My book is in conversation with the history of Iranian fiction, and in particular, with the novel considered the first in Farsi, Sadegh Hedayat’s The Blind Owl—but I wouldn’t say “guide.” Liquid antagonizes that novel and vice-versa: the conversation is not a dialogue, but rather a debate. The male narrator of The Blind Owl is half-Iranian, half-Indian—Hedayat, incidentally, wrote it while living in India—but (and?) the book trades on a longer history of Iranian Orientalism that racializes India, both fetishizing and demonizing Indian women. As someone who did a PhD on feminist Iranian literature, and grew up reading novels in English and poetry in Farsi—that is, as someone who came to love language in two languages—I wanted to face that history head on. That’s why my narrator is a woman with the same split identity as Hedayat’s character. In other words, that’s why she’s not me. (I myself have two Iranian parents.)

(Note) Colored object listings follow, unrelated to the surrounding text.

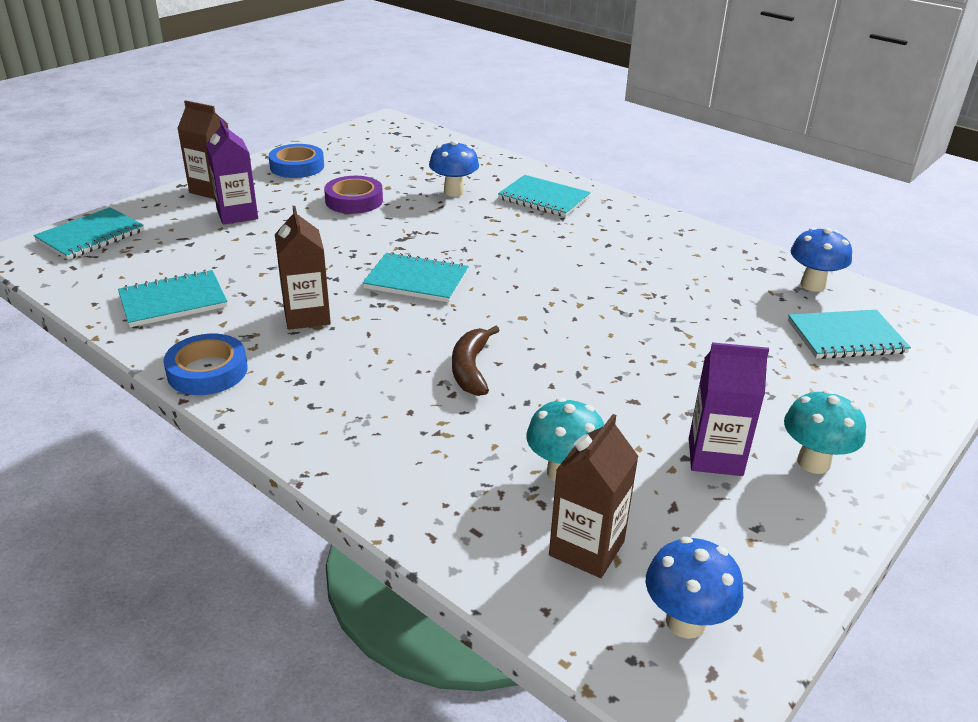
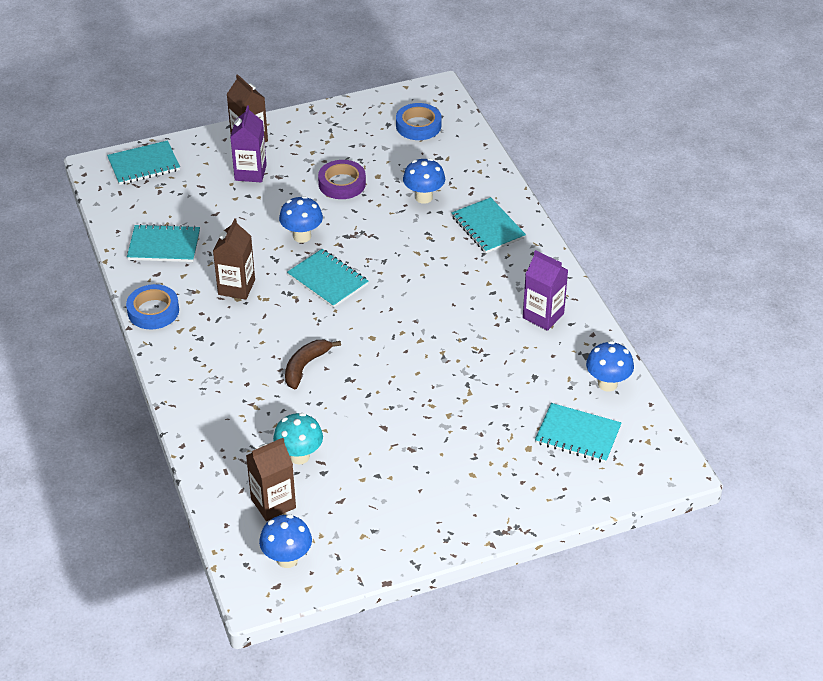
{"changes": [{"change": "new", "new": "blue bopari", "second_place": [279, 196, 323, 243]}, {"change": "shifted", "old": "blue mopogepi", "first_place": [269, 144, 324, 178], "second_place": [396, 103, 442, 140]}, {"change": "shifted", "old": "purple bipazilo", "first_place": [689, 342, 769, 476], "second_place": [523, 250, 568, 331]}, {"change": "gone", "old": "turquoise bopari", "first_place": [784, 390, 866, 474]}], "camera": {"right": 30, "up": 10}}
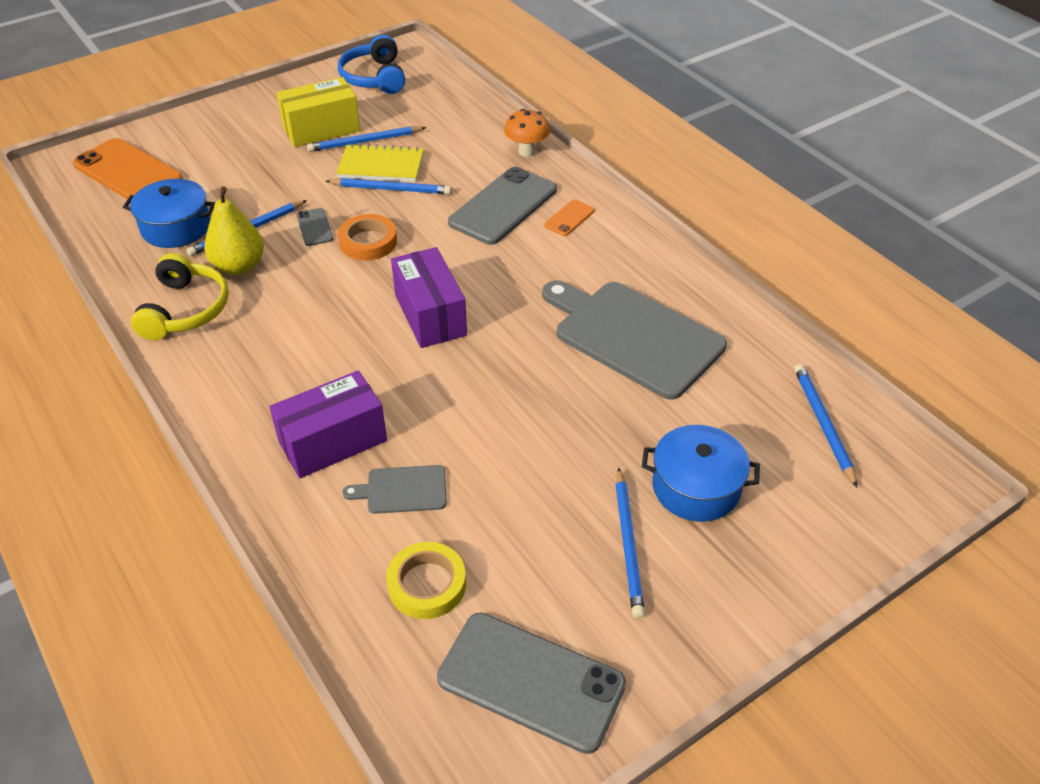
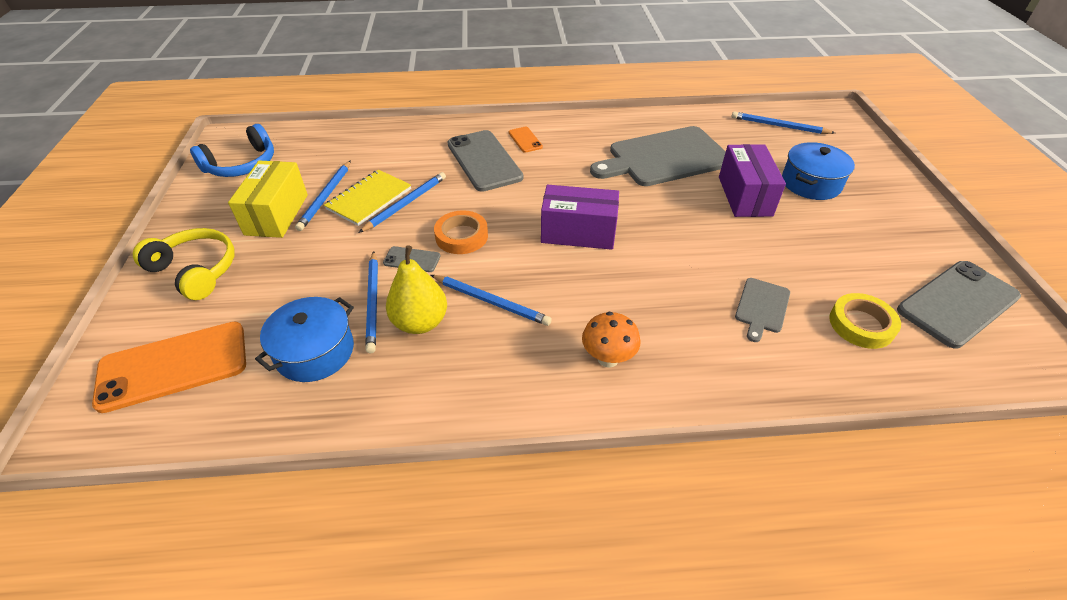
{"changes": [{"change": "shifted", "old": "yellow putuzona", "first_place": [131, 253, 229, 340], "second_place": [133, 228, 235, 300]}, {"change": "rotated", "old": "blue putuzona", "first_place": [338, 35, 405, 94], "second_place": [190, 124, 274, 177], "degrees": -60}, {"change": "shifted", "old": "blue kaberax", "first_place": [616, 468, 645, 618], "second_place": [431, 275, 552, 326]}, {"change": "shifted", "old": "orange bopari", "first_place": [504, 109, 550, 157], "second_place": [582, 312, 640, 368]}, {"change": "shifted", "old": "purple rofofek", "first_place": [269, 370, 387, 478], "second_place": [719, 144, 786, 217]}], "camera": {"right": -60, "up": 0}}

What books are on your nightstand now?
I’m reading The Moor’s Last Sigh for the first time—actually I tried to get some friends to read and discuss it with me, as I do every now and then with a title just to mix things up, but they refused (it’s Rushdie-sized, a brick)—and I just finished listening to Danzy Senna’s Colored Television. I found it hilarious and heartening for how cutting. Before that Gabrielle Zevin had me flying through Tomorrow, and Tomorrow, and Tomorrow, even though I couldn’t care less about gaming—a testament to how literature exceeds its premise.
Day to day I’m rereading—very slowly, as I translate—the scholar Farzaneh Milani’s definitive biography of Forugh, which I can’t wait to make available to readers of English. I also reread everything I teach, following my syllabi alongside my students. So soon that’ll mean Forugh, herself, plus—well, I haven’t decided; we’re blissfully on break as I write this. But in the fall it was a whole range of time periods and languages, whether in English by translation or originally, or in Farsi: Alexander Pope, Thomas Swift, Sor Juana, Simin Daneshvar, Goli Taraghi, Tommy Orange, Justin Torres, Edwidge Danticat, Percival Everett, Ghalib, a tiny bit of Ismat Chughtai, a lot of Chimamanda Ngozi Adichie, a play by Chikamatsu. Conrad and Achebe, back-to-back, dueling. It was great. As a writer, reading widely keeps me on my toes.